Every saved model is a self-describing directory. See artifacts
for the format.
Save
policy is an rfx.nn.Policy instance (e.g., MLP, ActorCritic) after
training. robot_config and normalizer are optional — pass them to make
the artifact self-describing:
from rfx.nn import MLP
from rfx.utils import ObservationNormalizer
policy = MLP(obs_dim=48, action_dim=12) # or any trained Policy
config = rfx.GO2_CONFIG # RobotConfig (built-in or custom)
normalizer = ObservationNormalizer() # optional, bundles obs stats
# ...train policy + fit normalizer...
policy.save(
"runs/go2-walk-v1",
robot_config=config,
normalizer=normalizer,
training_info={"total_steps": 50000},
)
See Policies for how to define and train a policy.
Creates:
runs/go2-walk-v1/
├── rfx_config.json # architecture + robot + training metadata
├── model.safetensors # weights
└── normalizer.json # observation normalizer state
Load
loaded = rfx.load_policy("runs/go2-walk-v1")
loaded = rfx.load_policy("hf://rfx-community/go2-walk-v1")
loaded.policy # reconstructed policy
loaded.robot_config # RobotConfig or None
loaded.normalizer # normalizer or None
loaded.policy_type # "MLP", "ActorCritic", ...
LoadedPolicy is callable and handles torch / tinygrad conversion
automatically.
Inspect
config = rfx.inspect_policy("runs/go2-walk-v1")

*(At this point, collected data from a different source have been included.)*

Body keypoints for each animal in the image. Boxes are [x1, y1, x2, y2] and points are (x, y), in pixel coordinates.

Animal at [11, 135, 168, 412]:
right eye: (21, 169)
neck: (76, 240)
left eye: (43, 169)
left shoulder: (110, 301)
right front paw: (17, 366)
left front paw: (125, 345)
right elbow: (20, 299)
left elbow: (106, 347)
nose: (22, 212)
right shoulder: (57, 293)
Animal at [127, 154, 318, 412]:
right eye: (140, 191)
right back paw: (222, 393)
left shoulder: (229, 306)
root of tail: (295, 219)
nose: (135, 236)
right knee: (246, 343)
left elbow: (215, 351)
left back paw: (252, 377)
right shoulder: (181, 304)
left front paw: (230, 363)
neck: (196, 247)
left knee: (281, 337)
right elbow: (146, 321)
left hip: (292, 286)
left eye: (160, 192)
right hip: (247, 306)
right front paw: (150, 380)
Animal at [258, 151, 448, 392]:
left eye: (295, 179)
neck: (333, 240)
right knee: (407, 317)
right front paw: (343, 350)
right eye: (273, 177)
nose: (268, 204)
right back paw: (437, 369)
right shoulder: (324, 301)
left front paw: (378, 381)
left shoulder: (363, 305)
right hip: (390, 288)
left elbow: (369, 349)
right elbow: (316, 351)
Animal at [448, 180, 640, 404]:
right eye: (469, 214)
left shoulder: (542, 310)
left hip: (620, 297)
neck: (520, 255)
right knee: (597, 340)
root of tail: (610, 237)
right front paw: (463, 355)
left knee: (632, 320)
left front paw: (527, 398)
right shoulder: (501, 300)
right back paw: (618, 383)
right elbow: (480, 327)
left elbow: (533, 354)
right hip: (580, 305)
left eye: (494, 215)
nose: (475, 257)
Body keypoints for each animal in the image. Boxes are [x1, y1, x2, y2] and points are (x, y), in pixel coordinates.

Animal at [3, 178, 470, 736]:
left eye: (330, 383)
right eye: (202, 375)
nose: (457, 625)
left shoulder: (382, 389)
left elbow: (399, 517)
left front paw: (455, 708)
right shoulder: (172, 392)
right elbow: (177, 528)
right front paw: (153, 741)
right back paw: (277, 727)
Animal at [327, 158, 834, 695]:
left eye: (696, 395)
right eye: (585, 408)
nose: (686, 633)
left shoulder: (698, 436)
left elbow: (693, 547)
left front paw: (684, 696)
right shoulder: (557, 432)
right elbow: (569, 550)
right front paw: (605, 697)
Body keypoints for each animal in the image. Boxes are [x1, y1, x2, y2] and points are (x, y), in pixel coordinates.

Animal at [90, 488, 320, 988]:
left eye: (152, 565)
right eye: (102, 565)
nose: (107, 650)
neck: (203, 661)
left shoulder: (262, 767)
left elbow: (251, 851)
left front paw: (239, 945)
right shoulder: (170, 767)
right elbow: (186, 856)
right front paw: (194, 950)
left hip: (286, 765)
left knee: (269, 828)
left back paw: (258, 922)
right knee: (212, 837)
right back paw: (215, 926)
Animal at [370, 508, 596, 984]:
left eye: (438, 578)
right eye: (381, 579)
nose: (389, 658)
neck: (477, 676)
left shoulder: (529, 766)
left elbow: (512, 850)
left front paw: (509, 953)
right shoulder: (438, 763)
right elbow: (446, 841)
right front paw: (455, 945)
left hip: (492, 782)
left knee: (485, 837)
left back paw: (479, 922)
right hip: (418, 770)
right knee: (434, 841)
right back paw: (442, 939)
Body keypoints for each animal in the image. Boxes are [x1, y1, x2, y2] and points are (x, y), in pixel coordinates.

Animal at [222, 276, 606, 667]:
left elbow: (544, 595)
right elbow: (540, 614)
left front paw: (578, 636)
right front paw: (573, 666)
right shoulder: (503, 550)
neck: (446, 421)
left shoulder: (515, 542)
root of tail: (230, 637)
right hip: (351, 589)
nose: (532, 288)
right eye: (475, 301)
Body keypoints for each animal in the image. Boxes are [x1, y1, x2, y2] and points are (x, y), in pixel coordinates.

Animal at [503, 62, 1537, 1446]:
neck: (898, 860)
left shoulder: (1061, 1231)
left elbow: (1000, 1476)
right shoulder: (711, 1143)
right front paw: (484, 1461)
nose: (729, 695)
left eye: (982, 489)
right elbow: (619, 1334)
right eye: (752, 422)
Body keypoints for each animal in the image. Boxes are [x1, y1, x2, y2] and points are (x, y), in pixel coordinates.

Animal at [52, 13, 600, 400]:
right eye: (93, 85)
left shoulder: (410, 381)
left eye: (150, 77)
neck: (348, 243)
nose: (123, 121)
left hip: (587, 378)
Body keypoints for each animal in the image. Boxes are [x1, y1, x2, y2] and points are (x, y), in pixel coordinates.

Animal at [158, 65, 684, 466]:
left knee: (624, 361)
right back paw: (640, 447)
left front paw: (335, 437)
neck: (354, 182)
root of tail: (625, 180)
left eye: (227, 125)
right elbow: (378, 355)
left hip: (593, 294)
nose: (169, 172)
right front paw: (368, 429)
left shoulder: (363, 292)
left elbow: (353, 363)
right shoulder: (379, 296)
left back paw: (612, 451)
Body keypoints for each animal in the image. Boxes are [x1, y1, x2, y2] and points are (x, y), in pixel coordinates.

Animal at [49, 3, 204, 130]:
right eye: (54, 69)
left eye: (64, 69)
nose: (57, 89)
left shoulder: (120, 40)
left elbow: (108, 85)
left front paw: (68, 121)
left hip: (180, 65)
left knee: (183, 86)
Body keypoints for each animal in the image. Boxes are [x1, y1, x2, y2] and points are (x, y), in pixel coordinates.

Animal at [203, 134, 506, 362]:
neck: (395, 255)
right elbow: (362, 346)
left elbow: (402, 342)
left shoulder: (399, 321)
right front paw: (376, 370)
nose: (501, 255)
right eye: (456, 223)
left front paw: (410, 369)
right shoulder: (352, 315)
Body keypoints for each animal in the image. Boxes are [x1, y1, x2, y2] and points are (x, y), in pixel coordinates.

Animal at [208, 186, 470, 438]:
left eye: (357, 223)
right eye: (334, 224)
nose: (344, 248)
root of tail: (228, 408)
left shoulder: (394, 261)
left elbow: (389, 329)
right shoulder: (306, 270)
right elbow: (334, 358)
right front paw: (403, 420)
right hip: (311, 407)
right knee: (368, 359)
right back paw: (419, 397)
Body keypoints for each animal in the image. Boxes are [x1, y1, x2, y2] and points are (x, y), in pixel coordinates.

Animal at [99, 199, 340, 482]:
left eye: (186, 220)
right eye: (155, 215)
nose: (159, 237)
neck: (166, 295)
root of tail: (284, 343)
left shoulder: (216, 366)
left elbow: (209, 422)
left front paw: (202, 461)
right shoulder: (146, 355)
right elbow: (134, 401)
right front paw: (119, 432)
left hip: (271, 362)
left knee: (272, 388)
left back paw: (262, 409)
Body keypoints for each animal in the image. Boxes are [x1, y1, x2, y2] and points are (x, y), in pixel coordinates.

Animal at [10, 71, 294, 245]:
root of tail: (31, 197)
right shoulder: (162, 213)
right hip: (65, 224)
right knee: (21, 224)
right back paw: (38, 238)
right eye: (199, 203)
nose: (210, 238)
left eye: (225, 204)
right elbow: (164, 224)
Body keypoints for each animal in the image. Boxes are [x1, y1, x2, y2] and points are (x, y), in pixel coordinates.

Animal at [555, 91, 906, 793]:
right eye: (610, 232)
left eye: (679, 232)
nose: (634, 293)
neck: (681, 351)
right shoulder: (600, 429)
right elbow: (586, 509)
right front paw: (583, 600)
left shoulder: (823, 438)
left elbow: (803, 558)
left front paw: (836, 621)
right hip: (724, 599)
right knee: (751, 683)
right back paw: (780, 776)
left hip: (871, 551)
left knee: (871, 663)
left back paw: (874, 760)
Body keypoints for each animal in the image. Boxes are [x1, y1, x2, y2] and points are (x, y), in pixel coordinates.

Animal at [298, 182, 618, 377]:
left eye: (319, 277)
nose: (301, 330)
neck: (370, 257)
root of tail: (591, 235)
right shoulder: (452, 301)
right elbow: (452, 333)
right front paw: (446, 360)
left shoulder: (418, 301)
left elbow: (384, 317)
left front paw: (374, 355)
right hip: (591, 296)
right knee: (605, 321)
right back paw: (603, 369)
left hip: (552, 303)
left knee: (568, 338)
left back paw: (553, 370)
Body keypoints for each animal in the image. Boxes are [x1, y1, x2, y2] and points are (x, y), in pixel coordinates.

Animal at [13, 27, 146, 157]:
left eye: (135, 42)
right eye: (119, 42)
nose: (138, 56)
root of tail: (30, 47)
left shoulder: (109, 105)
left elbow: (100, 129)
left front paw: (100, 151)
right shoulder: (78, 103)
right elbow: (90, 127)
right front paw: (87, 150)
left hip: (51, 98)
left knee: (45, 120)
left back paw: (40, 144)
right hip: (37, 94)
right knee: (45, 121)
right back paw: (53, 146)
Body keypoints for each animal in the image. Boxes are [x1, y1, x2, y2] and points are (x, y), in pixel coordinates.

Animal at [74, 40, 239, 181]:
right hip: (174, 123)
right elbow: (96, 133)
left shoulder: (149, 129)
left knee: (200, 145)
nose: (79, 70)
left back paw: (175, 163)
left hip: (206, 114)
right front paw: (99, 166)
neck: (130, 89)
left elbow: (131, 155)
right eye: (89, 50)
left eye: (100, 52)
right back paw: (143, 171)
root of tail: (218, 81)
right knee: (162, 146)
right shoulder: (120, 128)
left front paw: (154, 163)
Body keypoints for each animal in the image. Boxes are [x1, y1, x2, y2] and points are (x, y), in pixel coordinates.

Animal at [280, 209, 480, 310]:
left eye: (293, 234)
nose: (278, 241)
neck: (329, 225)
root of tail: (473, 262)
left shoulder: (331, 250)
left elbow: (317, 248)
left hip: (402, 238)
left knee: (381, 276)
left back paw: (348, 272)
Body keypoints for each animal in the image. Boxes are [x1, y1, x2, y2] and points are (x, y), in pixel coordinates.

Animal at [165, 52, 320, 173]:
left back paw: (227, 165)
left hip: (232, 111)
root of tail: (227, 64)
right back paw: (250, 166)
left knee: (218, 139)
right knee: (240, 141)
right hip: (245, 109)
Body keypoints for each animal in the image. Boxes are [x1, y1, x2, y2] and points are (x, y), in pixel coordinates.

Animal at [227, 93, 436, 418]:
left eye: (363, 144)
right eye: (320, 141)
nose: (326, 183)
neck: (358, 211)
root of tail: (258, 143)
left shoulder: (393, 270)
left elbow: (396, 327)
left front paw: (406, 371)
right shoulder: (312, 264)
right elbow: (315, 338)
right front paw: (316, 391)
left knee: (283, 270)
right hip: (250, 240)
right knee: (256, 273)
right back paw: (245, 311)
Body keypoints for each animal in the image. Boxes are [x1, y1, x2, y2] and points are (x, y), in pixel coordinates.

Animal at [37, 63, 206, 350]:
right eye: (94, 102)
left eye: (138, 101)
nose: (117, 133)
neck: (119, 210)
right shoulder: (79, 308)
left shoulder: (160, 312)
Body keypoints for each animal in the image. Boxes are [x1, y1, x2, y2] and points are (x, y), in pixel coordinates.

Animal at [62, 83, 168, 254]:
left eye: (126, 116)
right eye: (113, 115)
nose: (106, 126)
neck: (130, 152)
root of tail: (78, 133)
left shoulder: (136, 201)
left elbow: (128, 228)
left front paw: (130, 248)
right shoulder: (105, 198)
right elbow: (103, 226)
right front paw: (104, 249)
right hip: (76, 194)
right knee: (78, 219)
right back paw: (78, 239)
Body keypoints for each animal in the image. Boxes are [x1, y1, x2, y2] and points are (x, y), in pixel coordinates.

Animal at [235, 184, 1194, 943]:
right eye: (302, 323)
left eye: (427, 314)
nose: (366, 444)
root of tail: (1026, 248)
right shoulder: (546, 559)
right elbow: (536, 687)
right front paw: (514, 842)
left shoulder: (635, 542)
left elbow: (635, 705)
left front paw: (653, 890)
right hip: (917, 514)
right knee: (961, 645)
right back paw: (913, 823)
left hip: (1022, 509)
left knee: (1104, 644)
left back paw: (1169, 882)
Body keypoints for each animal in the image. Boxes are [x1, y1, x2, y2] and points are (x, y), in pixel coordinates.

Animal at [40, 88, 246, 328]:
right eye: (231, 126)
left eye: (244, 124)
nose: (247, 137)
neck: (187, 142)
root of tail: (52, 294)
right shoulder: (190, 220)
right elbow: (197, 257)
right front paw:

print(config["policy_type"]) # "MLP"
print(config["policy_config"]) # {"obs_dim": 48, ...}
HuggingFace Hub
Push:
rfx.push_policy("runs/go2-walk-v1", "rfx-community/go2-walk-v1")
Pull (at load time):
loaded = rfx.load_policy("hf://rfx-community/go2-walk-v1")
rfx deploy calls load_policy internally. If the artifact’s
rfx_config.json records a robot, --robot is inferred automatically.